Expression plot
Create an RNA isoform structure plot with an RNA isoform expression plot beside it
[1]:
import RNApysoforms as RNApy
[2]:
## Path to your ENSEMBL GTF file and counts matrix file
ensembl_gtf_path = "../../tests/test_data/Homo_sapiens_chr21_and_Y.GRCh38.110.gtf"
counts_matrix_path = "../../tests/test_data/counts_matrix_chr21_and_Y.tsv"
[3]:
## Read ENSEMBL gtf and counts matrix
annotation = RNApy.read_ensembl_gtf(ensembl_gtf_path)
counts_matrix = RNApy.read_expression_matrix(expression_matrix_path=counts_matrix_path)
[4]:
## Filter gene name in annotation and counts matrix.
sod1_annotation, sod1_counts_matrix = RNApy.gene_filtering(annotation=annotation, expression_matrix=counts_matrix, target_gene="SOD1")
sod1_counts_matrix.head()
[4]:
shape: (5, 4)
| transcript_id | gene_id | sample_id | counts |
|---|---|---|---|
| str | str | str | f64 |
| "ENST00000476106" | "ENSG00000142168" | "sample_1" | 0.0 |
| "ENST00000476106" | "ENSG00000142168" | "sample_4" | 0.0 |
| "ENST00000476106" | "ENSG00000142168" | "sample_7" | 0.0 |
| "ENST00000476106" | "ENSG00000142168" | "sample_2" | 0.0 |
| "ENST00000476106" | "ENSG00000142168" | "sample_6" | 0.0 |
[5]:
"""
Rescale introns (no need to run function "to_intron", shorten_gaps() already does this
by default if introns aren't already included in annotation.
"""
sod1_annotation = RNApy.shorten_gaps(sod1_annotation)
sod1_annotation.head()
[5]:
shape: (5, 13)
| gene_id | gene_name | transcript_id | transcript_name | transcript_biotype | seqnames | strand | type | start | end | exon_number | rescaled_start | rescaled_end |
|---|---|---|---|---|---|---|---|---|---|---|---|---|
| str | str | str | str | str | str | str | str | i64 | i64 | i64 | i64 | i64 |
| "ENSG00000142168" | "SOD1" | "ENST00000270142" | "SOD1-201" | "protein_coding" | "21" | "+" | "exon" | 31659693 | 31659841 | 1 | 29 | 177 |
| "ENSG00000142168" | "SOD1" | "ENST00000270142" | "SOD1-201" | "protein_coding" | "21" | "+" | "CDS" | 31659770 | 31659841 | 1 | 106 | 177 |
| "ENSG00000142168" | "SOD1" | "ENST00000270142" | "SOD1-201" | "protein_coding" | "21" | "+" | "intron" | 31659842 | 31663789 | 1 | 178 | 1430 |
| "ENSG00000142168" | "SOD1" | "ENST00000270142" | "SOD1-201" | "protein_coding" | "21" | "+" | "CDS" | 31663790 | 31663886 | 2 | 1431 | 1527 |
| "ENSG00000142168" | "SOD1" | "ENST00000270142" | "SOD1-201" | "protein_coding" | "21" | "+" | "exon" | 31663790 | 31663886 | 2 | 1431 | 1527 |
[6]:
"""
Create traces for plotting, the expression plot will come out in
the order of columns passed on the `expression_columns` parameters.

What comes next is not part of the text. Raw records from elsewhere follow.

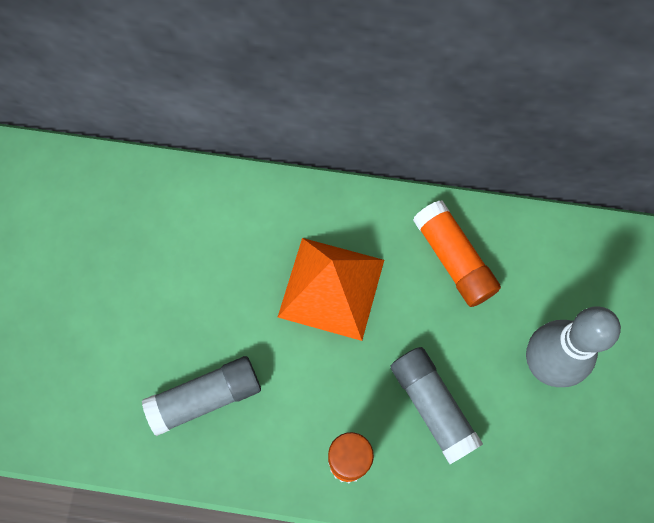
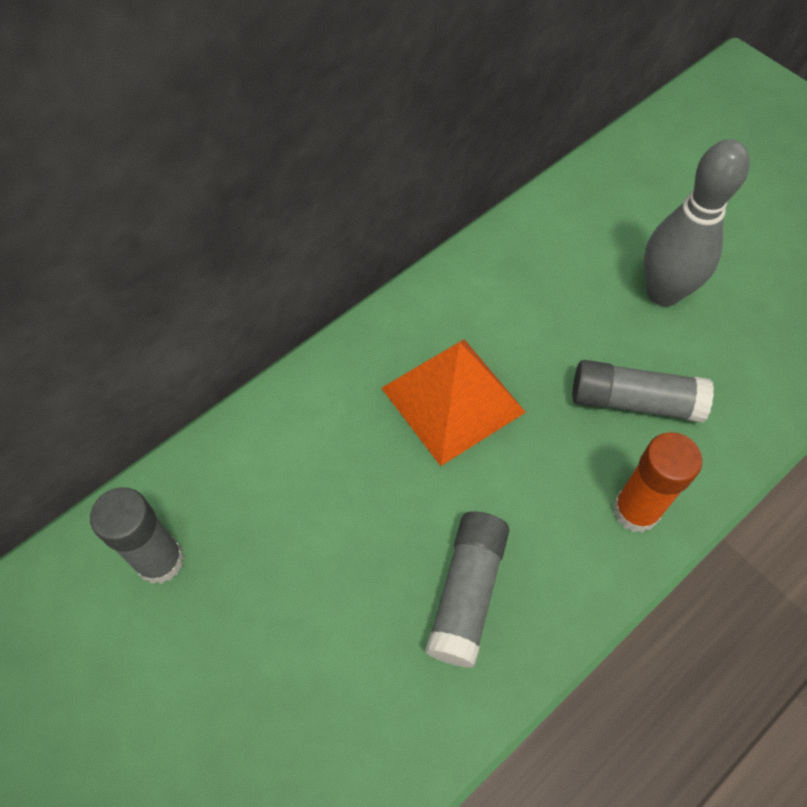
camera: 50 degrees left, 10 degrees down
(88, 210) = (160, 560): none -> grey glue stick
(453, 259) = (511, 288): orange glue stick -> none

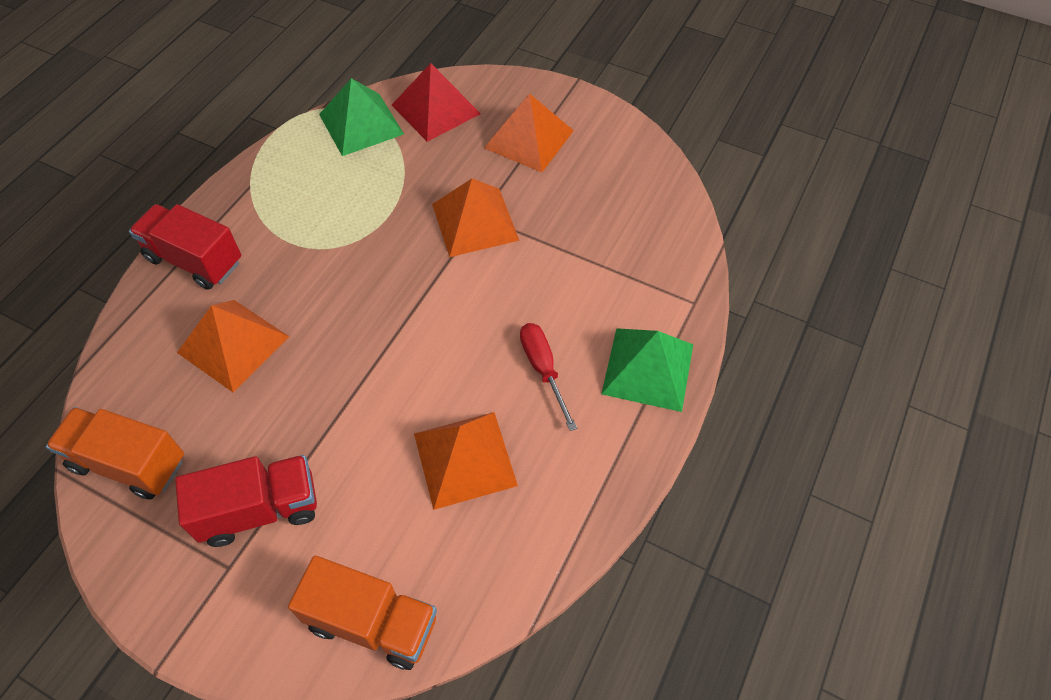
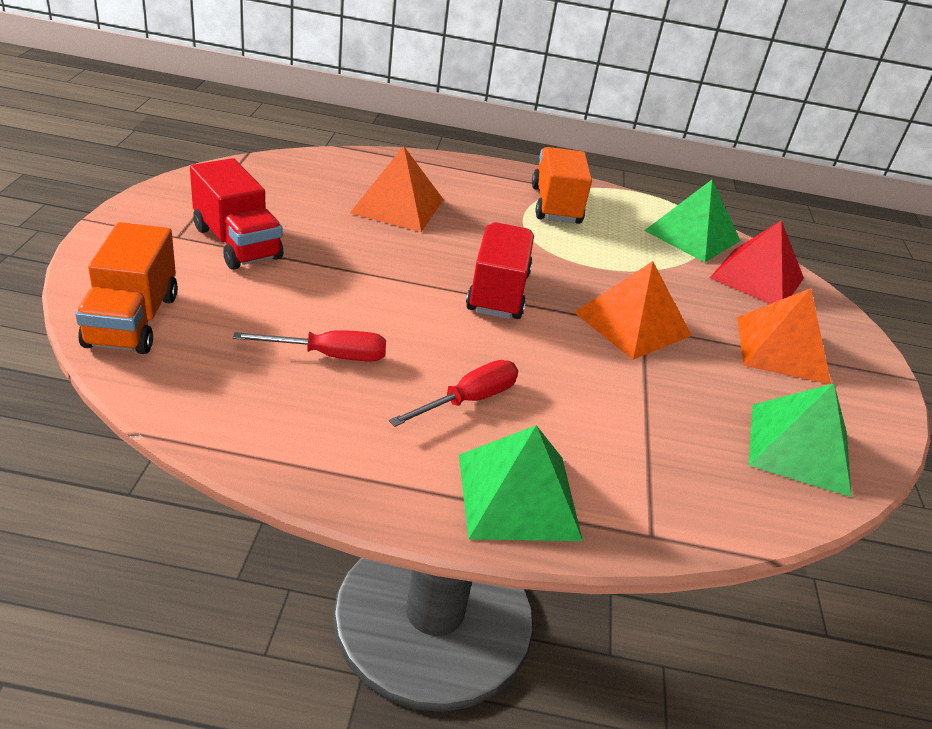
camera: 65 degrees right, 20 degrees down
(129, 463) = (264, 178): orange truck -> orange truck (555, 205)
(194, 260) = (471, 176): red truck -> red truck (498, 292)
(465, 459) = (329, 355): orange pyramid -> red screwdriver
(632, 183) = (799, 448): none -> green pyramid

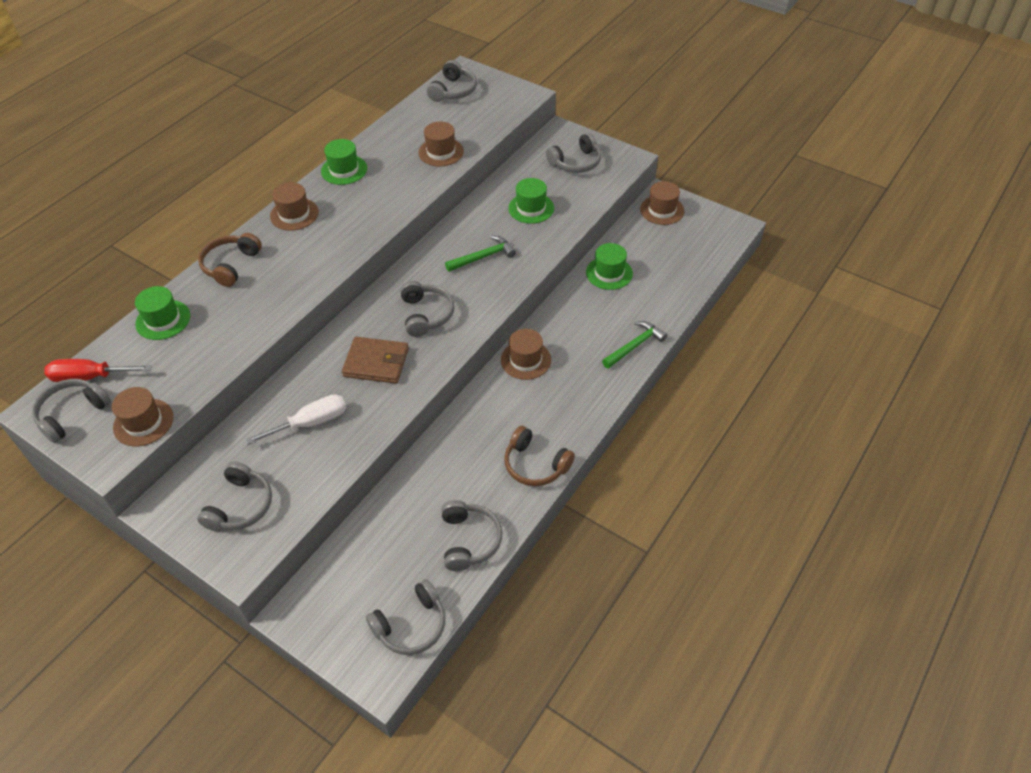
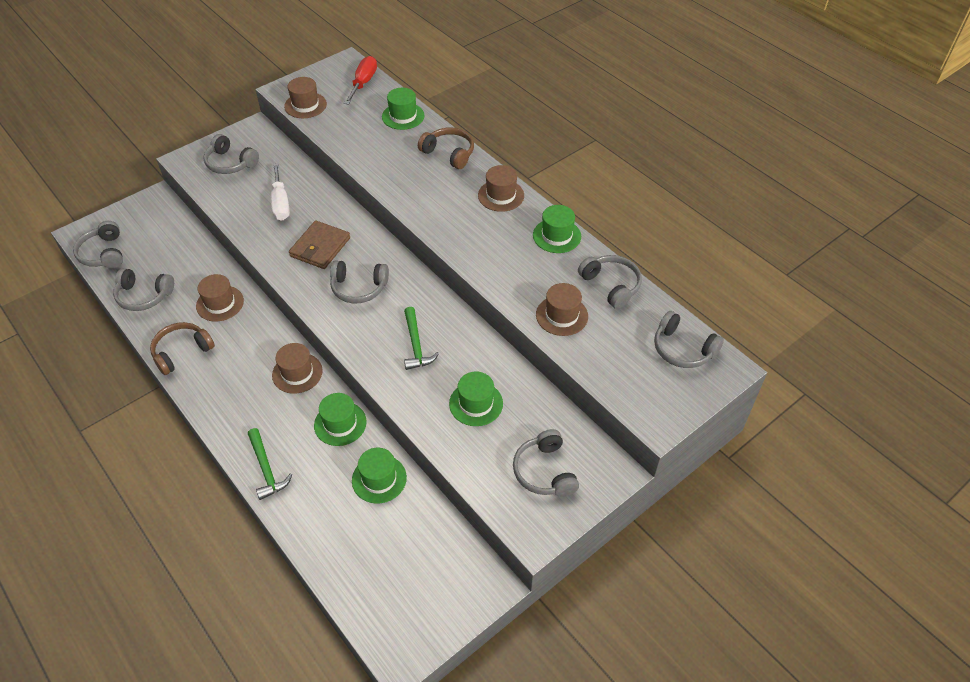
camera: 105 degrees right, 0 degrees up
(72, 414) = (333, 76): grey headphones -> grey headphones (611, 285)
(568, 312) = (340, 423): none -> green hat
(662, 210) = (463, 575): brown hat -> brown hat (220, 303)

This is important if you are passing multiple expression columns
like CPM and relative abundance.
"""
traces = RNApy.make_traces(annotation=sod1_annotation, expression_matrix=sod1_counts_matrix,
x_start="rescaled_start", x_end="rescaled_end",
y='transcript_id', annotation_hue="transcript_biotype",
hover_start="start", hover_end="end",
expression_columns=["counts"])
"""
Put traces into the figure. The order of `subplot_titles` is important.
The first plot will always be "Transcript Structure" if you passed an annotation
to make the traces. After that the order of the expression plots is determined
by the `expression_columns` parameter passed to the `make_traces()` function.
"""
fig = RNApy.make_plot(traces = traces, subplot_titles = ["Transcript Structure", "Counts"], width=1200, height=500)
## Show figure
fig.show()
Notes:
You can click on the legend items to make figure elements appear and disappear.
The legend title will get grayed out when clicking on the first legend item. I could not find a workaround for that with the current plotly release (version 5).
The hovering for exons and CDS works best if you hover your mouse over the corners of the CDS/exon boxes.